Manipal-Tata Medical College
- Type: Private
- Established: 2020; 6 years ago
- Affiliations: Manipal Academy of Higher Education, NMC
- Dean: Dr. Harish Chander Bandhu
- Director: Dr. Rajiva Dwivedi
- Students: Totals: MBBS - 200;
- Location: Kadani Road, Jamshedpur, Jharkhand
- Website: https://manipal.edu/mtmc-jamshedpur.html

= Manipal-Tata Medical College, Jamshedpur =

Medical College in Jharkhand, India

Manipal-Tata Medical College, Jamshedpur, established in 2020, is a private medical college located in Jamshedpur, Jharkhand. It is one of the first medical colleges in private-private partnerships in India. Manipal-Tata Medical College is affiliated with Tata Main Hospital, Jamshedpur for (MBBS) courses and has an annual intake capacity of 200.

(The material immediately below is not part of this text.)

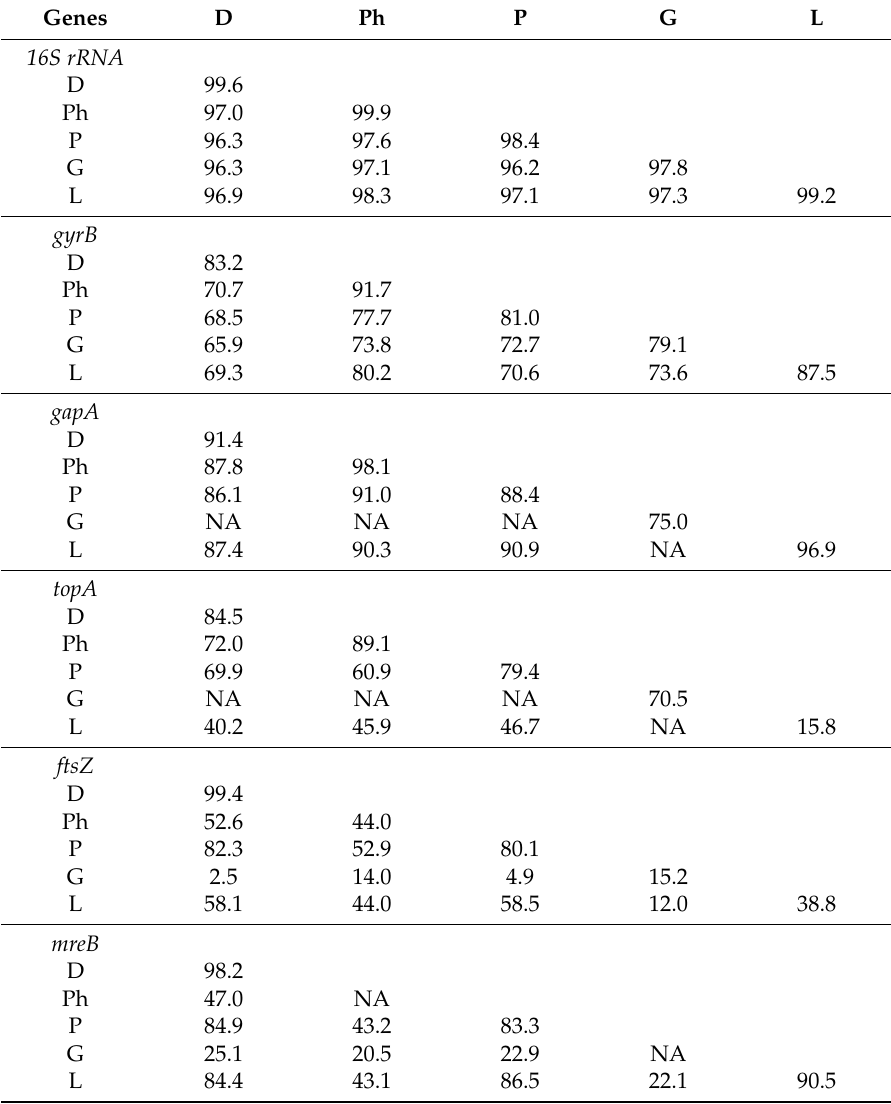
Table 2. Mean sequence similarities (%) between Photobacterium clades. D: Clade Damselae. (18 strains), Ph: Clade Phosphoreum (8 strains), P: Clade Profundum (5 strains), G: Clade Ganghwense (6 strains) and L: Clade Leiognathi (3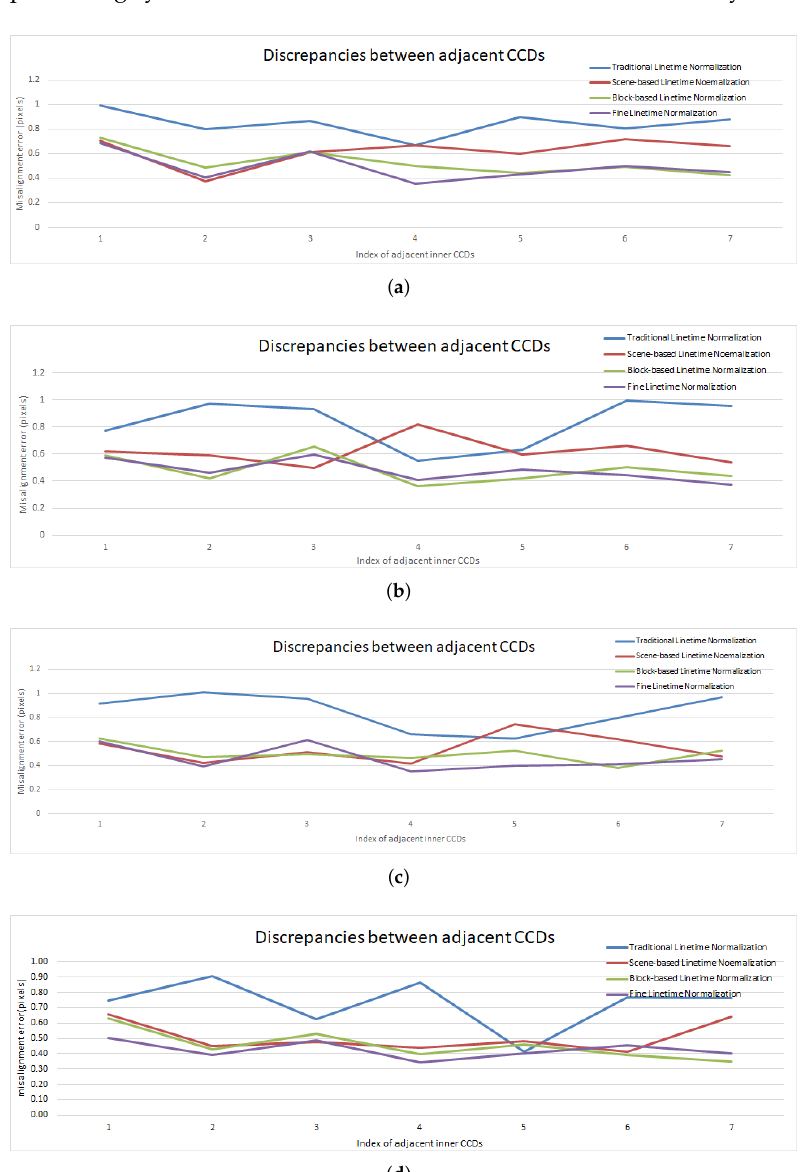
Figure 16. Geometric error between adjacent CCDs of different datasets: ( a ) geometric error be- tween adjacent CCDs in image data 1, ( b ) geometric error between adjacent CCDs in image data 2, ( c ) geometric error between adjacent CCDs in image data 3, ( d ) geometric error between adjacent CCDs in image data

Apart from MBBS, MTMC also offers B.Sc. and M.Sc. programs in Allied Health Sciences (AHS), in accordance with the National Commission of Allied Healthcare Professions. The AHS programs are offered in Cardiovascular Technology, Clinical Psychology, Medical Laboratory Technology, Medical Imaging Technology, Renal Replacement Therapy & Dialysis Technology, Exercise & Sports Sciences, Health Information Management and Optometry under the aegis of Manipal College for Health Professions, Manipal Academy of Higher Learning, Manipal - 576104, Karnataka, India. The college is affiliated with the Manipal Academy of Higher Education and recognized by the National Medical Commission.